80年代の始まりは、何か淡々とした雰囲気だった。後のバブルのバカ騒ぎの予感など微塵(みじん)もなく、むしろその数年前の「ドルショック」の影響がまだ残っていて、不景気感のほうが強かったのだ。
ちょうど大学の4年だった僕は、普通に就職活動をし、つてを頼って地方銀行の内定をもらっていた。あとは卒業試験を受けて、社会に出るだけだ。法学部だったし、銀行への就職は流れとしては良いことだった。親類たちも、もちろん家族も喜んでくれたし、自分の真面目(まじめ)な性格を考えても、これは最良の選択と思われた。
60歳ぐらいまで働くとして、あと約40年弱はある。新人で配属されるのは田舎の小さな支店だろう。外回りをしながら預金を集めるのだ。日当たりの良い縁側で出されたお茶をいただきながら、老人の世間話を聞いている自分の映像が目に浮かぶ。やがて上司や顧客の紹介で結婚をして、子供ができて……。そこまで考えたとき、猛烈な虚(むな)しさに襲われた。僕には耐えられない。
実はそのころ、僕は写真関係の仕事に就きたいと漠然と考えていた。大学入学以来、趣味として始めた写真にのめり込んでいたからだ。ただそのことを先輩に相談すると、返ってくる答えは判で押したように「趣味と仕事は分けた方がいい」だった。好きなことを仕事にしてしまうと、何かトラブルが起きたときに割り切りができないから辛(つら)いよ、と。
僕の考えはもっとシンプルなものだったのだ。毎日写真を撮って、それでお金をもらって生活できたら楽しいだろうな、ぐらいの気持ちだった。たとえ辛いことがあったとしても、写真を撮る楽しさに比べたら大した事ではないだろう……。
悩んだ時は、僕はアパートの近くにあった、中野南口のデパートの屋上に行くのが常だった。金網越しに新宿の高層ビル群を眺めると、なぜか良いアイデアが湧(わ)く。
デパートのエスカレーターで屋上を目指していたとき、僕は急にカメラ売り場をのぞきたくなった。月賦販売を売りにしているこのデパートでは、値段の張る高級機も数多く展示していたのだ。
そしてそれは、ショーケースの最上段にあった。
オリーブドラブに魅せられて
「Canon F-1 OD(オリーブドラブ)」。プロ用の機種は、ブラックの塗装と相場が決まっていて、市販モデルでこの色は極めて珍しい。僕の記憶では、このオリーブドラブ以外では「Leica R3」の「サファリ」というモデルしかない。

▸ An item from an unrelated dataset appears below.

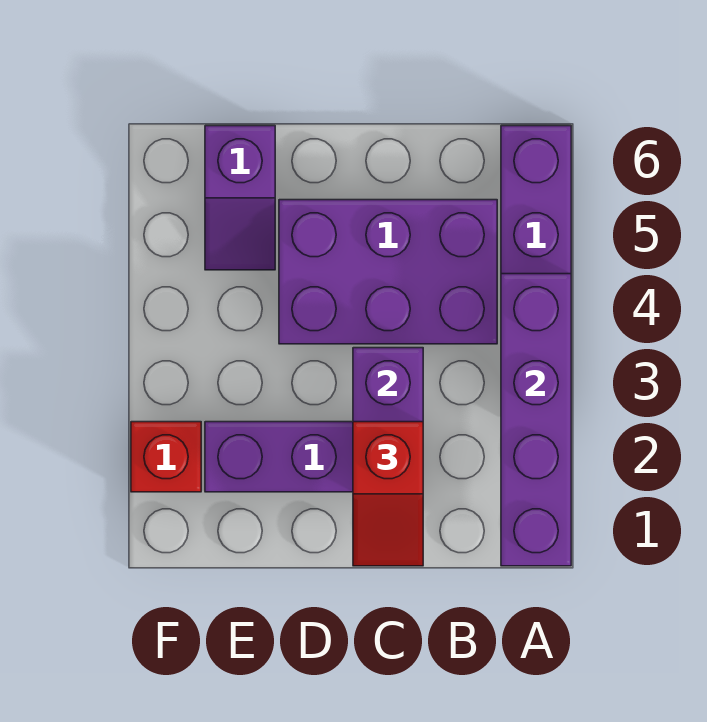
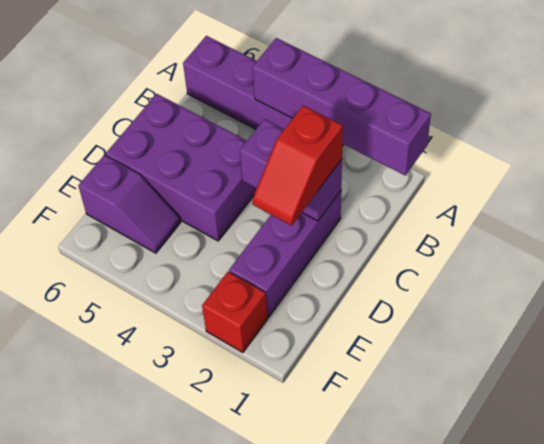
purple brick B4:D5 level 1 -> purple brick C4:D6 level 1
red slope C1:C2 level 3 top 2 -> red slope C2:D2 level 3 top C

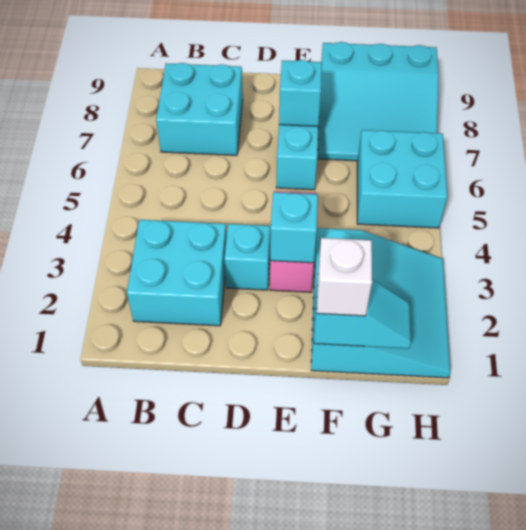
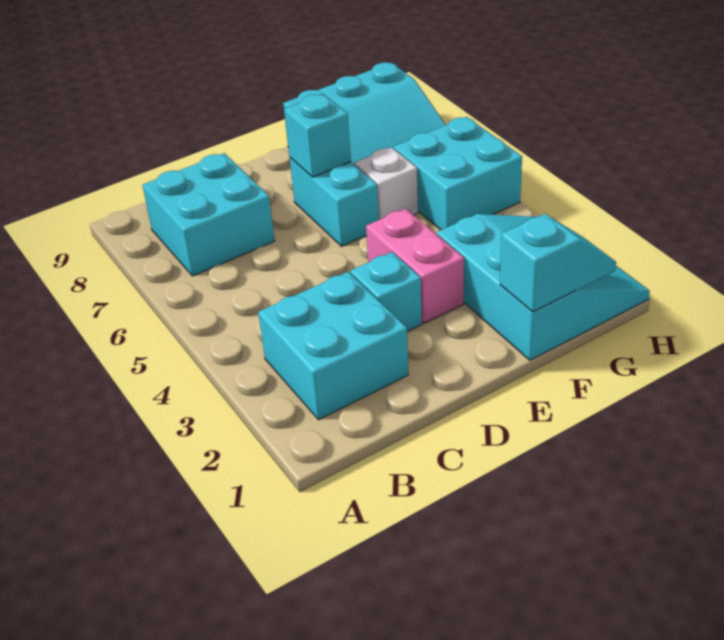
cyan brick E3 level 2 -> none
white brick F1 level 3 -> white brick F6 level 1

キヤノンは昔から、こういったプレミアムモデルには無関心なメーカーである。オリンピック協賛記念のモデルはあったが、それは上部カバー裏側に小さな刻印を入れるというささやかなものだった。むしろ圧倒的な技術力を前面に出す「理系の会社」というイメージが強い。
そのキヤノンが、フラッグシップのF-1を、まさかの戦車色に塗るとは!
「サファリ」に触発されたのかもしれないが、キヤノンもやる時はやるんだな、と思った。しかもこのタイミングで。まるで僕のためにカスタマイズしてくれたようなものだ。「3000台限定」の表示が僕の背中を押した。その場で僕はオリーブドラブを手に入れたのだ。そしてフォトグラファーになる決心をする。僕も、やらなきゃだめなんだ。
その後、入学した写真学校で同級生に勝手に質入れされ、質流れになりそうになったり、新宿で泥酔して置き忘れ、泣きながら歌舞伎町交番に駆け込んだらそこにあったり、このオリーブドラブは危ないところで結局、僕のところへ戻ってくる。不思議な因縁だ。
もちろんコレクターとしてオリーブドラブを買ったわけではないから、僕はこのカメラを仕事に使った。北海道から沖縄まで、共に旅をした。傷も、塗装が剥(は)げた部分もある。しかしそれも僕にとっては思い出だ。
1980。あの時の直感と決断が正しかったのかどうか、僕には解(わ)からない。ただ言える事は、僕はあの日からずっと写真を撮ってきたし、これからも写真を撮り続けるだろう、ということだ。